A type of “rush” regimen, this is a novel protocol that jump-starts allergy immunotherapy with a series of in-office vaccinations given over a 2.5-hour period. Unlike other rapid desensitization efforts—many of which have been shown to evoke serious systemic reactions in a large proportion of patients—this protocol includes 3 days of premedication with corticosteroids and H1 antagonists to minimize the potential for adverse reactions.
“Previous studies [of rapid vaccination regimens] have shown reaction rates of anywhere from 30% to 40%, which is the major concern with rush protocols,” said. Dr. Smits of Indiana University, Fort Wayne. “With our approach, we've found a rate close to that of conventional immunotherapy.”
Dr. Smits and his colleagues tested the rapid vaccination protocol in 148 children aged 1–18 years diagnosed with mild to severe asthma (118), allergic rhinitis (143), and/or chronic sinusitis (23). All of the children were pretreated for 3 days with prednisone or prednisolone and second-generation antihistamines, including cetirizine (Zyrtec), loratadine (Claritin), and fexofenadine (Allegra). On the vaccination day, the children received eight injections given at 15-minute intervals. The doses increased from an initial 1:1,000,000 dilution to a final 1:1,000 dilution.
In addition to premedication, a key to the success of this treatment is lowering the target end point dosage, said Dr. Smits. The harmful reactions reported in earlier studies generally occurred at the end of the rapid treatment phase, when the patient received a final high dose to be maintained for the duration of the therapy. “We stopped just before that time and gave the patients the last injections over a 2-month period.”
The investigators monitored the children for systemic reactions. Of the full cohort, eight patients—seven of whom were asthma patients on inhaled corticosteroids—experienced a systemic reaction following the vaccination. None of the eight patients experienced true anaphylaxis. The patients who had reactions were treated with one or a combination of the following: nebulized breathing treatment with albuterol, two sprays in each nostril of azelastine (Astelin), and diphenhydramine (Benadryl), either orally or intramuscularly.

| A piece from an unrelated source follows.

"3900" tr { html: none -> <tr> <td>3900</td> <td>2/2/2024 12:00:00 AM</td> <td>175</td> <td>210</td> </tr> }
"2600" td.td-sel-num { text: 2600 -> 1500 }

None of the patients requiring treatment needed subcutaneous epinephrine or further treatment for recurrent symptoms. Also, none needed hospitalization.

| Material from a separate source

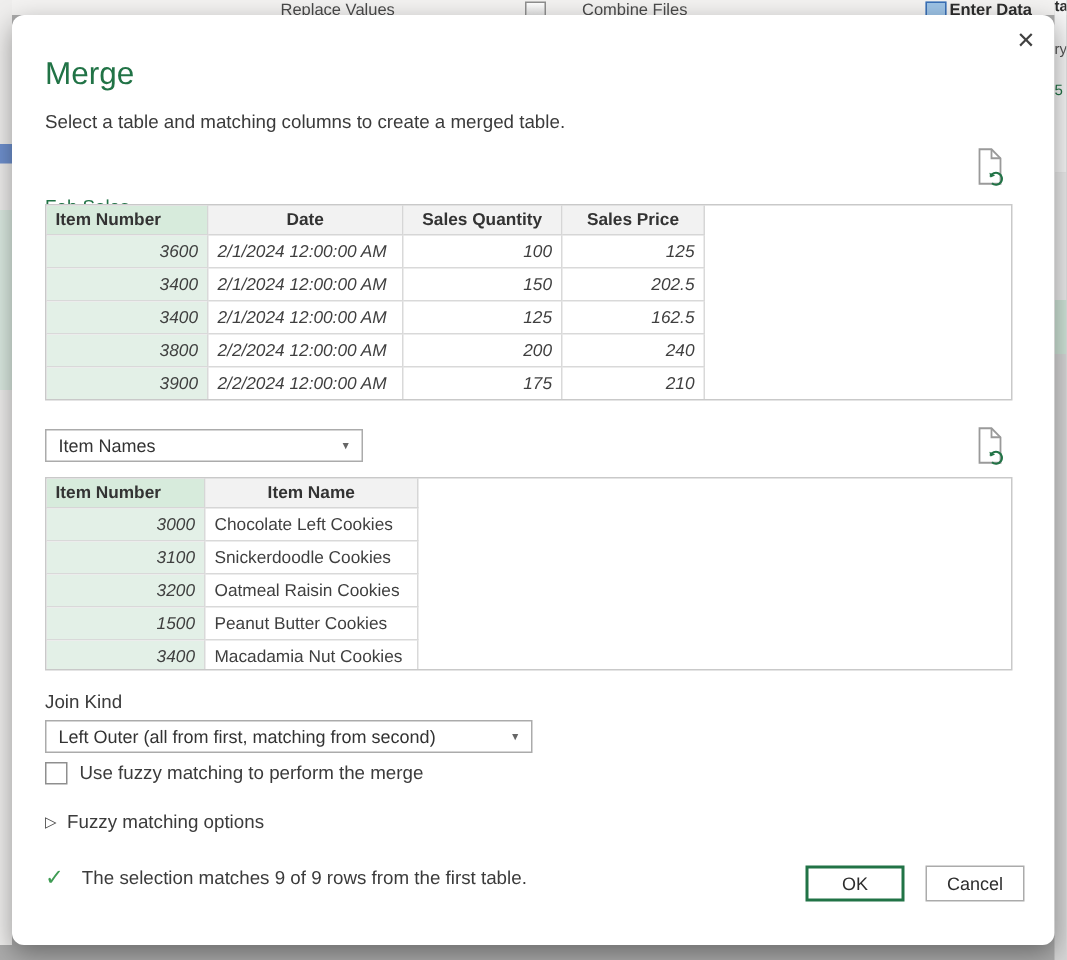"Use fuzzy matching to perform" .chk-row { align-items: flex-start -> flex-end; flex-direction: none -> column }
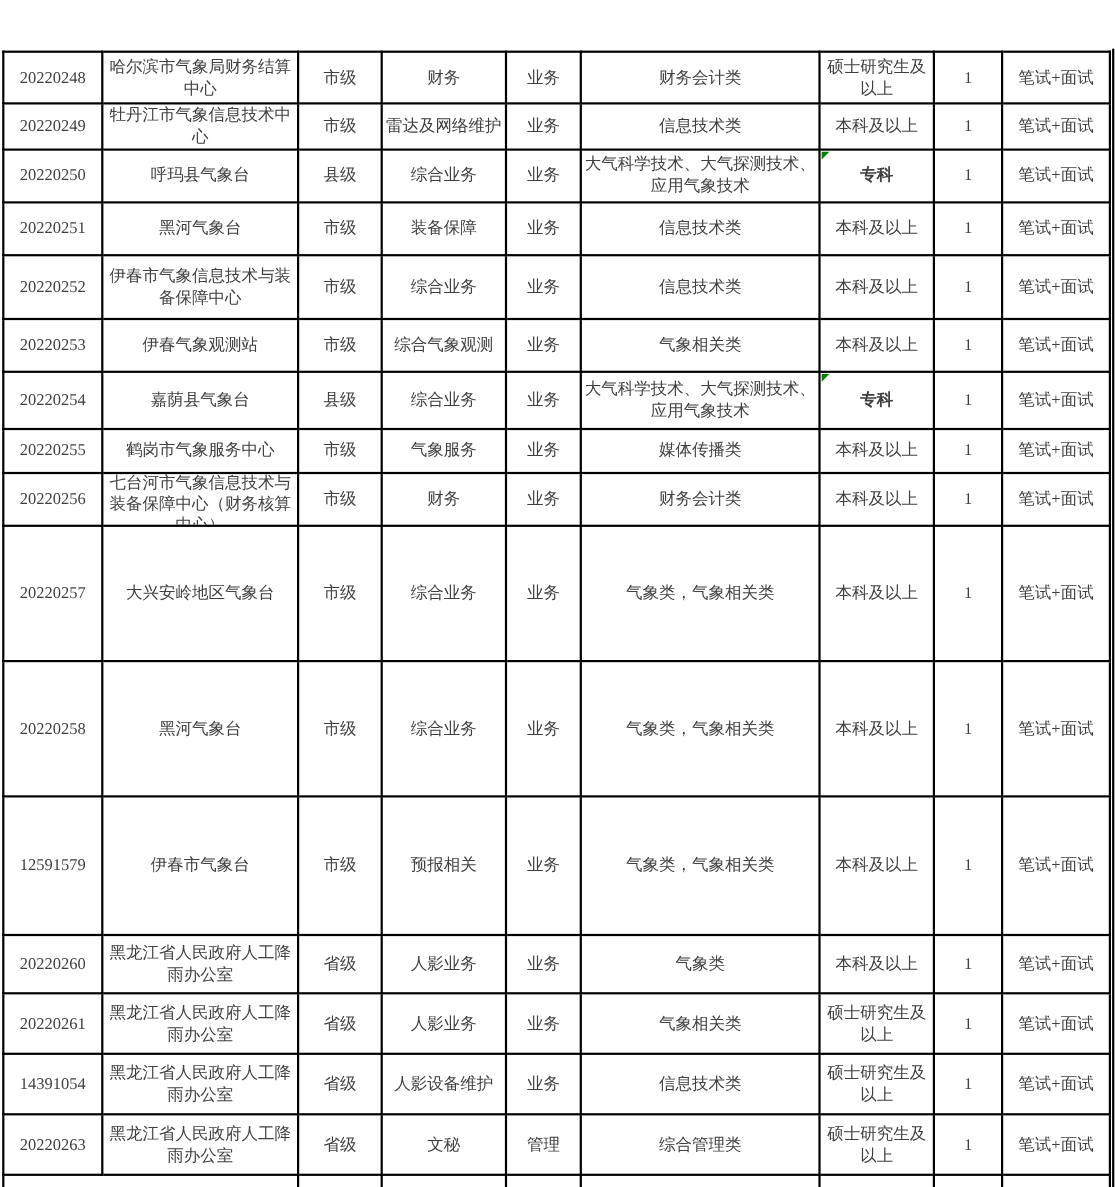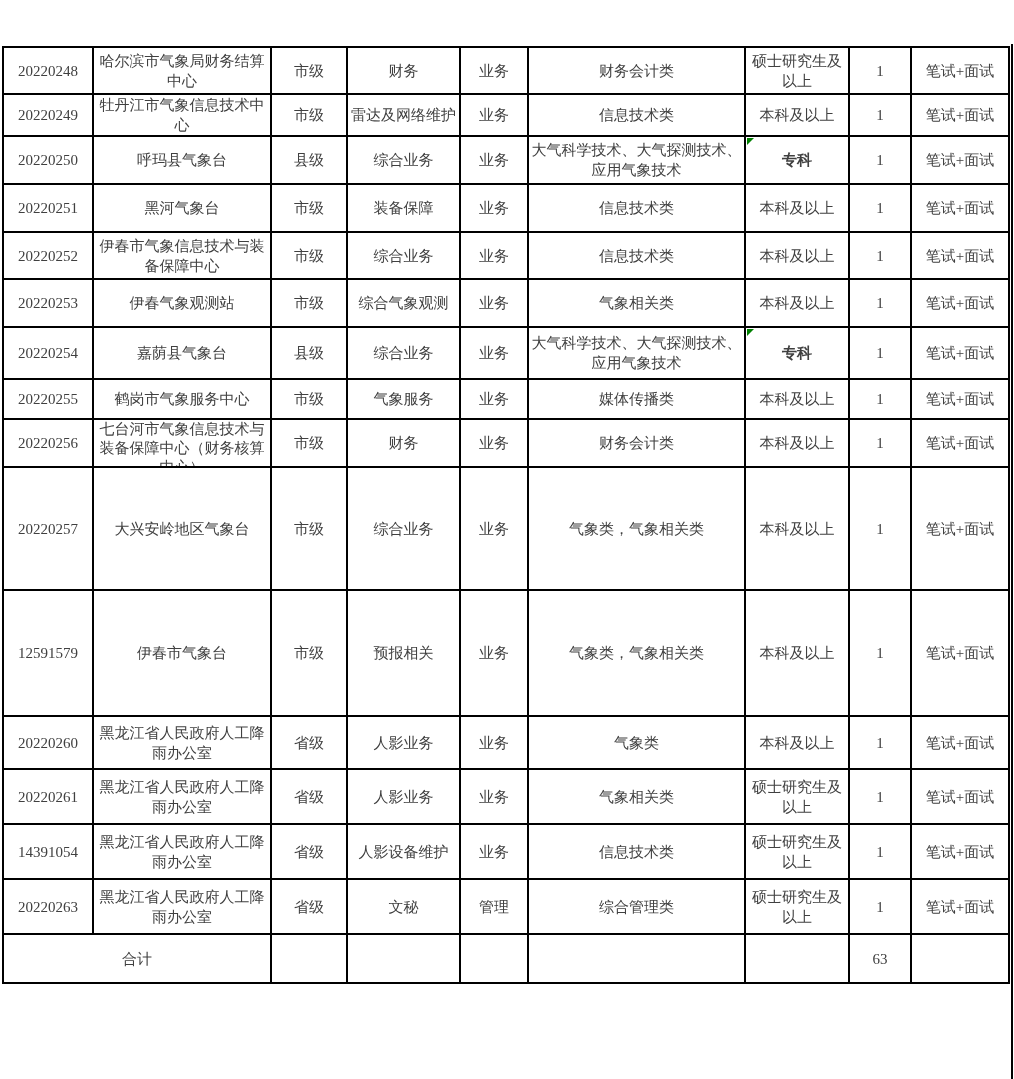"20220252" tr { height: 47px -> 58px }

Following the rapid protocol, all of the patients in the study continued with a conventional allergen immunotherapy regimen to reach their maintenance dose.
“Overall, the patients reached efficacious dosages almost immediately,” said Dr. Smits, who estimated the average amount of build-up time saved by the new protocol to be about 6 months. “And adherence rates were better than what we typically see with conventional immunotherapy,” he said. Patient adherence rates were 95.3%, 90.5%, and 79.7% at 3, 6, and 12 months, respectively, compared with approximately 50% adherence associated with conventional immunotherapy.
“Contrary to what everyone thinks, there is a way to do this safely,” said Dr. Smits, who uses the rapid protocol in approximately 75% of the adults and children he treats.
The bottom line, he concluded, is that the rapid protocol “costs less, incidents of illness are reduced, and people see results more quickly.”